[Stored data entries]
____________

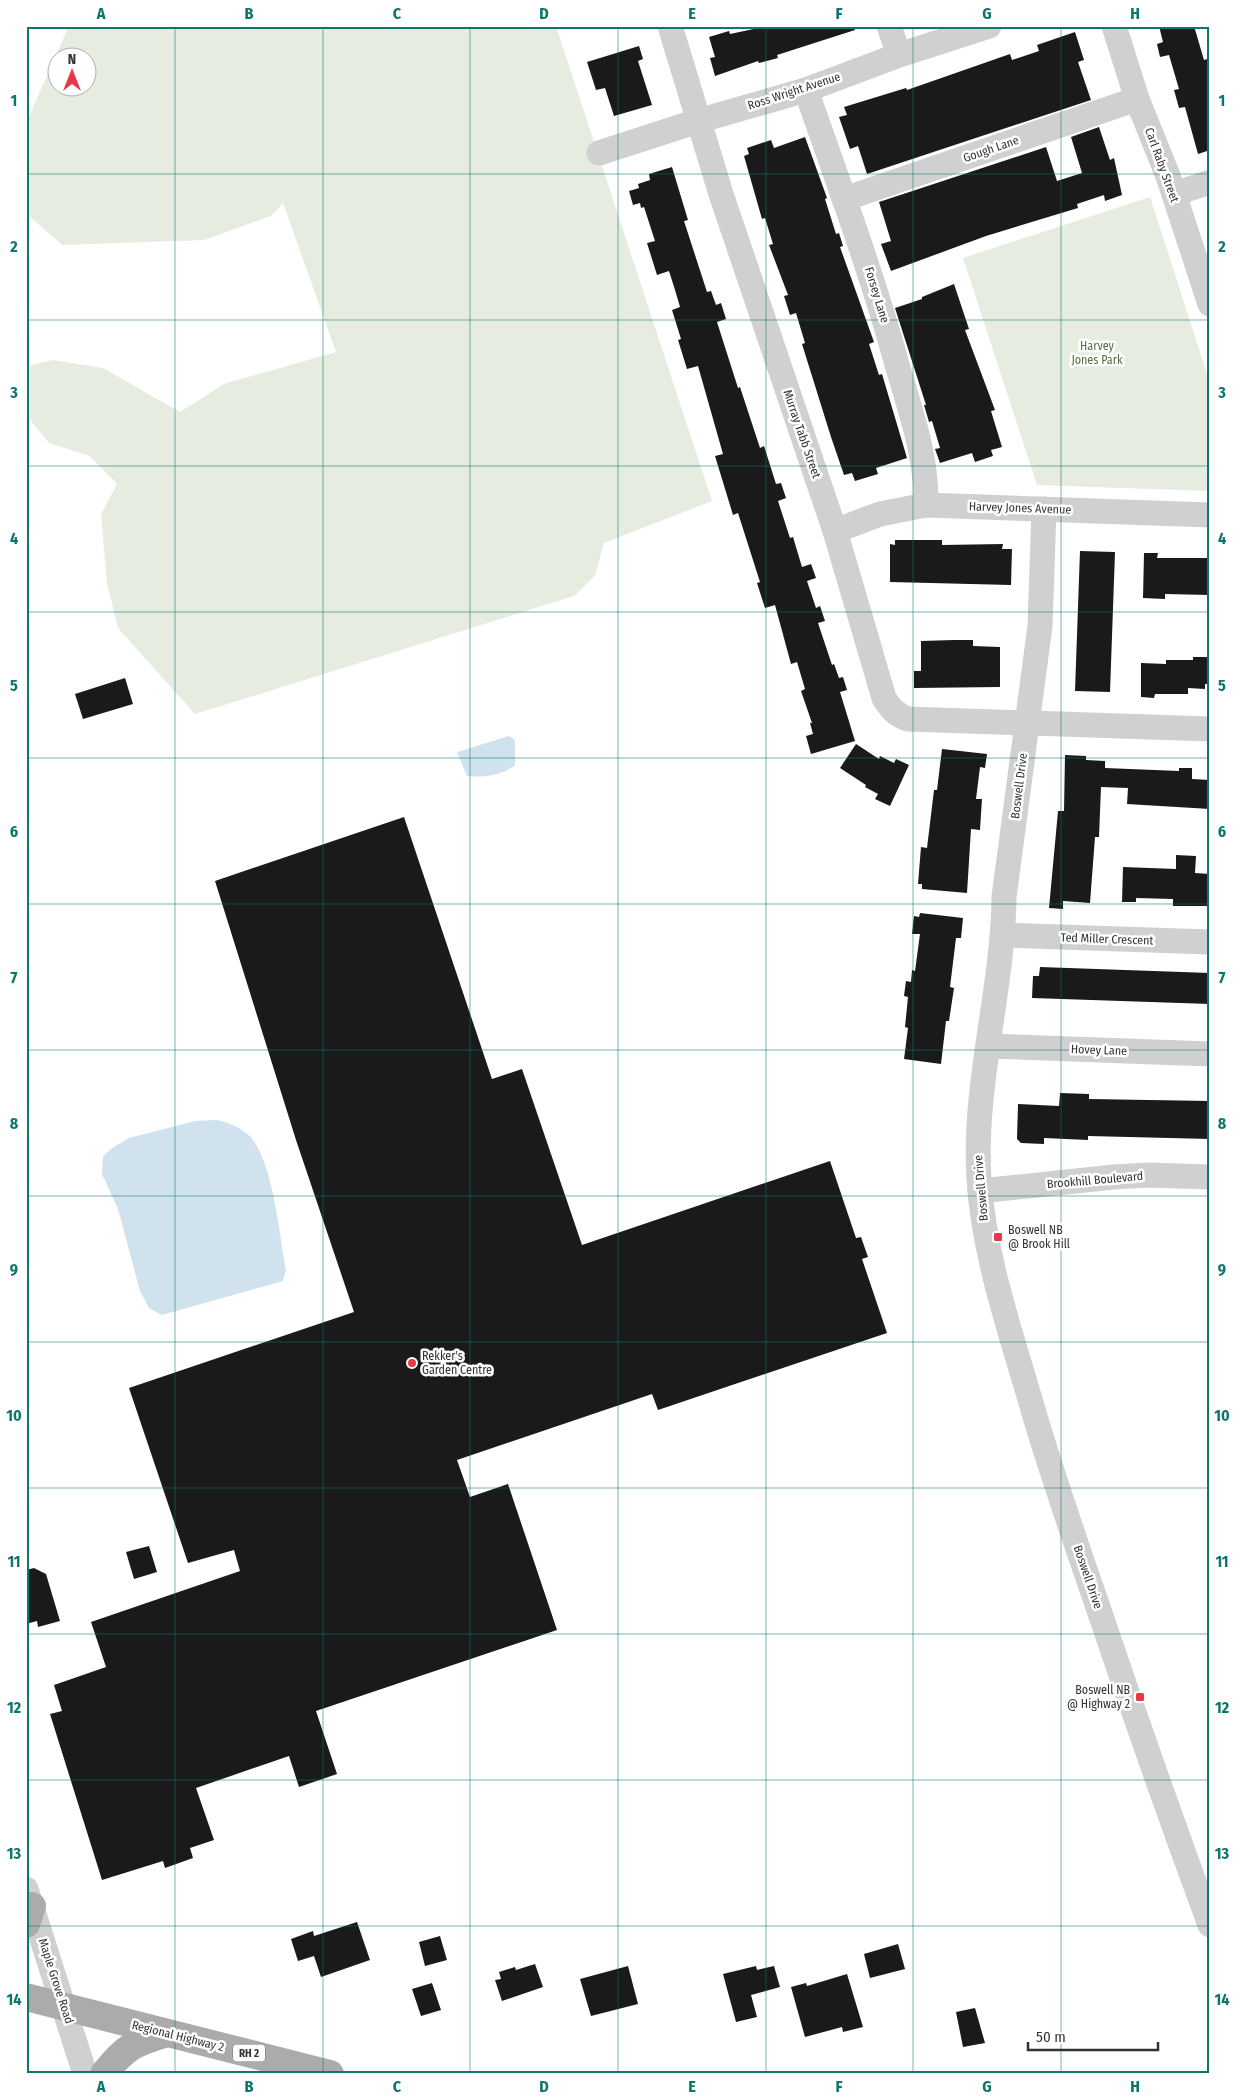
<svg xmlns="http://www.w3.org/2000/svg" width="1236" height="2100" font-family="'Fira Sans Condensed',sans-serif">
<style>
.green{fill:#e6ecdf;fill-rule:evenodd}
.water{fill:#cfe2ee}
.building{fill:#1a1a1a}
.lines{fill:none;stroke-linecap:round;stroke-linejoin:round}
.minor{stroke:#d0d0d0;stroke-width:25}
.major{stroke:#ababab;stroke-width:28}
.grid{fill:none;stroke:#0f766e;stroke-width:1;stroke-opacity:0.55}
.poi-dot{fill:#e63946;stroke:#fff;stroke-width:2}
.labels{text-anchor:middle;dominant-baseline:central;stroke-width:5;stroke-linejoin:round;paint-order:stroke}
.shield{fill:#fff;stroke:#707070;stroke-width:1}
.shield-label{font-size:11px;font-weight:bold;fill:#333}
.street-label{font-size:12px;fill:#333;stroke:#fff}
.park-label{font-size:12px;fill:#56703f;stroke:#fff}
.poi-label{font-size:12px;fill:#333;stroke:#fff;text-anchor:start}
.neatline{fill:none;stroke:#0f766e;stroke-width:2}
.grid-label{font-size:16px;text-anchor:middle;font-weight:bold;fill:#0f766e}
</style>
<rect width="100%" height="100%" fill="#fff"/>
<g class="green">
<path d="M69 26H556L712 501 604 543 595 575 574 596 195 714 118 628 107 583 101 514 117 484 90 456 49 443 27 416 26 377 31 365 53 360 103 368 180 412 224 384 336 352 283 203 271 216 204 240 62 245 26 213V123ZM58 58H88V88H58Z"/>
<polygon points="1150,197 1210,383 1210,491 1037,485 963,258"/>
</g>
<g class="water">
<path d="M509 736 515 740V765C504 775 481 778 467 776L457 752Z"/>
<path d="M217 1120C230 1123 245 1129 253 1140 274 1169 279 1234 286 1270L283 1281 162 1315 149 1308 140 1291 118 1209 102 1174 103 1156 112 1148 129 1138 195 1121Z"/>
</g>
<g class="building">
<polygon points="767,26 854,26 855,30 777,55 778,58 759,63 758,61 715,76 710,58 715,57 709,37 729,31 730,34"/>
<polygon points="1159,26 1194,26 1204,60 1210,58 1210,150 1198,154 1185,107 1179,108 1174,90 1179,89 1169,55 1160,57 1157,44 1163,42"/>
<polygon points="1075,32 1084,60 1078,62 1091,100 867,174 858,146 850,149 839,117 847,115 844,107 906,88 907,90 1010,54 1012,60 1039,51 1037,45"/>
<polygon points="639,46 643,59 638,61 652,105 614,116 605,88 596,90 587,62"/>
<polygon points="1099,127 1110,160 1114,158 1122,195 1105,201 1104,195 1077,204 1078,208 986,236 891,271 881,244 891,241 879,202 1046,147 1057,181 1082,173 1071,137"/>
<polygon points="805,137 827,198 825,199 836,234 839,233 843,246 840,247 874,342 869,344 879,375 882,374 907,458 876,468 878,474 855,481 852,473 844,475 831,437 802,344 805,343 796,313 790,315 784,296 788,295 769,245 773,244 765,218 762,219 744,156 749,154 747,148 771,140 774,148"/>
<polygon points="672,167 688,220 684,221 707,292 711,291 716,305 721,303 726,319 717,322 738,388 740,387 760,448 764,446 776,484 781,483 786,498 778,501 790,538 793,537 802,567 811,564 816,578 807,581 816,608 820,606 825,621 818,623 832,665 834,664 839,678 843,677 847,690 840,692 855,741 811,754 806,736 813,734 810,723 812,723 801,691 805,689 797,662 791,664 775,605 765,608 757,583 760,582 738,513 733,515 715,456 723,454 698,366 687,369 678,340 681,339 672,310 680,307 675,290 669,271 657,275 647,243 655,241 644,207 641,208 640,203 633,205 629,191 639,188 638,184 650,180 649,174"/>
<polygon points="954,284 969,329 965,330 995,410 991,411 1002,447 991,450 993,456 975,462 972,453 940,463 935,449 940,448 932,421 929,422 924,405 926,405 895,308 922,299 922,297"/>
<polygon points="895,540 942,540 942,545 1003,544 1002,549 1012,549 1011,585 890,582 890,544 895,545"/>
<polygon points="1080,551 1115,552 1110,692 1075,691"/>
<polygon points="1144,553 1158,553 1157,558 1210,558 1210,595 1165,594 1165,599 1143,598"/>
<polygon points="954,640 973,640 973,646 1000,647 1000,687 914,688 914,671 921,671 921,641"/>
<polygon points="1193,657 1210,657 1210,684 1205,684 1205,689 1188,688 1188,694 1155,694 1154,698 1141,697 1141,663 1166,664 1166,660 1193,660"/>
<polygon points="125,678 133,704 83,719 75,694"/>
<polygon points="856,744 879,759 880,756 894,763 896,759 909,765 890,806 875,799 878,794 865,787 866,785 840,768"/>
<polygon points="942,749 987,754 985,768 980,767 976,799 982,799 981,814 980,830 971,829 967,893 922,889 922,884 918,884 921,847 927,848 934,790 937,790"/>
<polygon points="1065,755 1086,756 1086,760 1105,761 1105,768 1179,771 1179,768 1192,768 1192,779 1210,780 1210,809 1127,804 1128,788 1101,787 1099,837 1095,837 1090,903 1063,901 1063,909 1049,908 1058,811 1064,811"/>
<polygon points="404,817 492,1079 522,1069 582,1245 830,1161 856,1238 861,1237 868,1257 862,1259 887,1333 658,1410 652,1394 457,1460 470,1497 508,1484 557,1630 316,1711 337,1774 299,1787 289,1756 196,1788 214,1840 190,1848 193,1858 165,1868 163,1861 102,1880 50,1714 62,1711 54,1685 106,1667 91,1622 240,1571 234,1550 188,1563 129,1388 354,1312 296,1140 215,881"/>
<polygon points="1176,855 1196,856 1195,873 1210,874 1210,906 1173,906 1173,899 1136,898 1136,902 1122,902 1123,867 1176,869"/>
<polygon points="920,913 963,918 961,938 956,938 950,987 954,988 949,1021 946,1021 941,1064 904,1059 908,1028 905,1027 908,997 904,996 906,981 911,982 912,970 915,971 920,934 912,934 914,916 919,917"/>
<polygon points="1040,967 1210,973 1210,1004 1032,998 1033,976 1039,976"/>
<polygon points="1060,1093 1089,1094 1089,1099 1210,1101 1210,1139 1088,1136 1088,1140 1044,1138 1044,1144 1021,1143 1017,1139 1018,1104 1059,1106"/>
<polygon points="149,1546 157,1572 134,1579 126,1552"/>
<polygon points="34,1568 46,1574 60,1621 38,1627 37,1621 26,1624 26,1570"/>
<polygon points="357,1922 370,1960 321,1977 314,1956 298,1961 291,1939 313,1931 314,1936"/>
<polygon points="440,1936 447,1960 425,1966 419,1942"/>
<polygon points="898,1944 905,1969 870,1978 864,1954"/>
<polygon points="535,1964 543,1987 502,2001 495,1980 501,1979 499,1972 515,1967 516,1970"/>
<polygon points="628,1966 638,2004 591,2016 580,1979"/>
<polygon points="756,1966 757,1970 774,1966 780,1987 751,1995 757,2017 736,2022 723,1974"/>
<polygon points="847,1974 863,2027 843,2032 842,2027 805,2037 791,1987 806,1983 807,1986"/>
<polygon points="432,1983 441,2010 421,2016 412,1989"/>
<polygon points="975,2008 985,2043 963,2047 956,2012"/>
</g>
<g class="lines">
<g class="minor">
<path d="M670 26 721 194 835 531 884 698C890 708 896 715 908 719L1210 729"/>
<polyline points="889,26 899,55"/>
<polyline points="1114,26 1137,99 1168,176 1210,304"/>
<path d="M806 90C838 182 872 273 898 368 911 413 927 457 926 505"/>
<polyline points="599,153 698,121 806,90 899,55 989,26"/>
<polyline points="1174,194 1210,182"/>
<polyline points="844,199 1137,99"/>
<path d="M1044 509 1040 626 1004 897C1003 991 973 1084 979 1179 984 1259 1012 1336 1034 1413 1054 1481 1078 1549 1101 1616 1136 1720 1172 1822 1210 1925"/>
<polyline points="835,531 880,514 926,505 1210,515"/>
<polyline points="1004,935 1210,942"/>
<polyline points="988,1046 1210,1054"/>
<polyline points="980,1191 1114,1177 1148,1175 1210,1177"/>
<polyline points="26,1889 85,2074"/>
</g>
<g class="major">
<polyline points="26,1924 32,1906"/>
<polyline points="26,1997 330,2074"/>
<path d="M104 2074C126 2046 134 2043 167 2033"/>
</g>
</g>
<path class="grid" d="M175 26V2074M323 26V2074M470 26V2074M618 26V2074M766 26V2074M913 26V2074M1061 26V2074M26 174H1210M26 320H1210M26 466H1210M26 612H1210M26 758H1210M26 904H1210M26 1050H1210M26 1196H1210M26 1342H1210M26 1488H1210M26 1634H1210M26 1780H1210M26 1926H1210"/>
<g class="poi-dot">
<rect x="993" y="1232" width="10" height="10" rx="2.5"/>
<circle cx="412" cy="1363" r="5"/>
<rect x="1135" y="1692" width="10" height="10" rx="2.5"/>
</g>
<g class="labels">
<rect class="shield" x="233" y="2044.5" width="32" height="17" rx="4"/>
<g class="shield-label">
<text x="249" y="2053">RH 2</text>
</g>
<g class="street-label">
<text transform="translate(794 91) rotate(-18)">Ross Wright Avenue</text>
<text transform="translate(991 149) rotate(-19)">Gough Lane</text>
<text transform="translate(1162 165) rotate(70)">Carl Raby Street</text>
<text transform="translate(877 295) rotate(73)">Forsey Lane</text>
<text transform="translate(802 434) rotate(71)">Murray Tabb Street</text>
<text transform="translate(1020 508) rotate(2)">Harvey Jones Avenue</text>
<text transform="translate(1019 786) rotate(-83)">Boswell Drive</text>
<text transform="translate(1107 939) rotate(2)">Ted Miller Crescent</text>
<text transform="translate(1099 1050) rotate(2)">Hovey Lane</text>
<text transform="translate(1095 1180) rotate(-5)">Brookhill Boulevard</text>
<text transform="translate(981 1188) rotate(-95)">Boswell Drive</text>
<text transform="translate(1088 1577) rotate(71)">Boswell Drive</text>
<text transform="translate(56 1981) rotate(72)">Maple Grove Road</text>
<text transform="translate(178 2036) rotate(14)">Regional Highway 2</text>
</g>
<g class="park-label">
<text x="1097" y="346">Harvey<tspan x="1097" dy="14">Jones Park</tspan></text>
</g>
<g class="poi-label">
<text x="1008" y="1230">Boswell NB<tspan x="1008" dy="14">@ Brook Hill</tspan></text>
<text x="422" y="1356">Rekker's<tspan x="422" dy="14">Garden Centre</tspan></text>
<text x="1130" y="1690" text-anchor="end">Boswell NB<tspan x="1130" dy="14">@ Highway 2</tspan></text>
</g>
</g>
<rect width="1236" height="2100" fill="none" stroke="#ffffff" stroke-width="55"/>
<g transform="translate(72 72)"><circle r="24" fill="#ffffff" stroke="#adadad"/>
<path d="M0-4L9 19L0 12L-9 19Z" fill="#e63946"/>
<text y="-8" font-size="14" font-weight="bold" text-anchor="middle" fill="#333333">N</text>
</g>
<path d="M1028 2042v8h130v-8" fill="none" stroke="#333333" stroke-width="2.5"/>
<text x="1036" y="2042" font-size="15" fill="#333333" stroke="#ffffff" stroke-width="4" paint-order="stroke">50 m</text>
<rect x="28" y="28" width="1180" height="2044" class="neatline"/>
<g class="grid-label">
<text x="101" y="19">A</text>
<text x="249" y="19">B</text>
<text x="397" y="19">C</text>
<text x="544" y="19">D</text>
<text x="692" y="19">E</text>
<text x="839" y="19">F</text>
<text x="987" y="19">G</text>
<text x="1135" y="19">H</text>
<text x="14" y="106">1</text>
<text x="1222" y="106">1</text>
<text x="14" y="252">2</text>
<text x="1222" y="252">2</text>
<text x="14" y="398">3</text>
<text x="1222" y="398">3</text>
<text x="14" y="544">4</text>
<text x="1222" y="544">4</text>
<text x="14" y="691">5</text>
<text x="1222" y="691">5</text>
<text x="14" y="837">6</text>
<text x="1222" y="837">6</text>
<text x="14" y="983">7</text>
<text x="1222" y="983">7</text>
<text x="14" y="1129">8</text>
<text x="1222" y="1129">8</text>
<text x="14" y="1275">9</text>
<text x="1222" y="1275">9</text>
<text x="14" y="1421">10</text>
<text x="1222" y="1421">10</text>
<text x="14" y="1567">11</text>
<text x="1222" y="1567">11</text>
<text x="14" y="1713">12</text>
<text x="1222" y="1713">12</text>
<text x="14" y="1859">13</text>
<text x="1222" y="1859">13</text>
<text x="14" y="2005">14</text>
<text x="1222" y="2005">14</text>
<text x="101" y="2092">A</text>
<text x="249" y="2092">B</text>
<text x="397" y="2092">C</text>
<text x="544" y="2092">D</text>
<text x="692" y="2092">E</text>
<text x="839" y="2092">F</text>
<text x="987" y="2092">G</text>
<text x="1135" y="2092">H</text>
</g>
</svg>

____________

§ Work request
Copy out every line in the records where the word "round" is found.

§ Your solution
.lines{fill:none;stroke-linecap:round;stroke-linejoin:round}
.labels{text-anchor:middle;dominant-baseline:central;stroke-width:5;stroke-linejoin:round;paint-order:stroke}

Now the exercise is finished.